Minimize Risk with trading penny stocks Trading Do Money Stocks Really Make Money? Yes, but they can also lose a lot of money. Money stocks are a risky investment, but there are ways to reduce that risk and put yourself in a position to make money, how to trade penny stocks.
- Choose stocks from companies in the TC OTCQX market, as there are strict financial standards for companies listed in this category. These companies must comply with US securities laws and meet higher standards of operation than OTCQB and OTC Punk Markets.
- Avoid pink and pink sheet stocks, which are prone to manipulation and fraud. Not only are well-known companies likely to give you a return, but they are also a low-risk investment.
- Pump Avoid pump and dump scammers. Many OTC stocks will be promoted as the next major breakout, but the fact is that these big companies, which provide a close guarantee of success, start with a high-priced IPO, not money in the stock market. Are.

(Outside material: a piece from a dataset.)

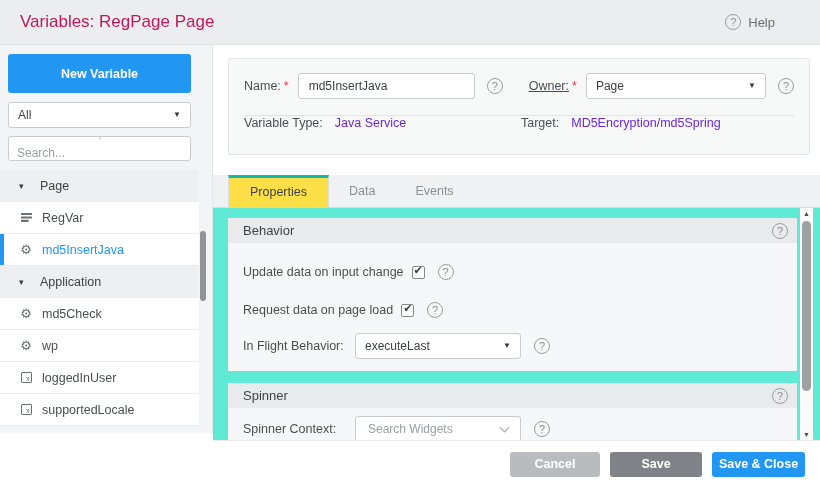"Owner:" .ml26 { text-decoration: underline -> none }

- Avoid low liquidity money stocks. investing in penny stocks Most of the money in a day is about a thousand shares in stock volume, but pie stock companies with breaking news can have millions of shares in a day. How can money stocks make money for you? This is the time when you have the potential to invest, and in the world of money stocks, something big happens every day.

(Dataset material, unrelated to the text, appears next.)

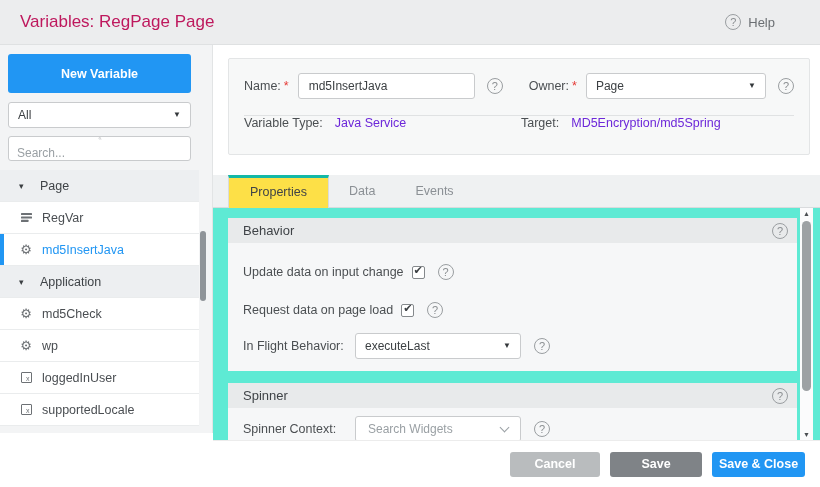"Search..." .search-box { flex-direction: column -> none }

- Don’t overtrade it. investing in penny stocks Once you find your desired stock, you think about where other traders will enter, buy when the money will sell the stock, make instant profits and stop the small profits that increase over time. Adjust. You may be lucky and have great success at this point, but most of your money will come from these small businesses.
- Don’t focus on trading or investing. Trade money stocks every day, and you will find that you are making money by buying and selling money stocks, instead of investing in the next big loss. In weeks, months, and years, you will know that you are making cash.
- * Understanding the business. It is important to understand the business you are investing in before buying stocks in the business. Background research for big events and news and market monitoring is a common practice for today’s traders. You should apply the same strategy to trading money stocks.
- Risk Take only the risk you can lose. good penny stocks to buy, There is no guarantee of investment, especially when you are trading money stocks. You should only trade with the money you can afford to lose if a bad situation arises.
· Offer a place for small companies to access public funds.
· In some cases, pie stocks can provide a way to access a large market list.
· With lower prices, money allows for a significant reversal in the definition of stock shares.
· There is a lack of liquid market with some buyers in the money stock, maybe even after that their price has gone up.
· Limited information is available on the company’s financial records.
· The main company in the pie stock is more likely to be fraudulent and bankrupt.
Real-World Example of Penny Stock Fraud
According to the Federal Bureau of Investigation (FBI), Zarq D. Mason, a California resident, created about a dozen half-shell companies and offered them to investors as money stocks between 2008 and 2013. De Mason told investors that companies are engaged in a variety of businesses, such as gold mining and the diamond trade, when in fact, they did nothing. He sold the stock in “boiler rooms” offices where brokers use high-pressure tactics to force people to buy stocks by promising huge profits. In 2015, de Mason and seven others were convicted of securities fraud and sentenced in federal prison.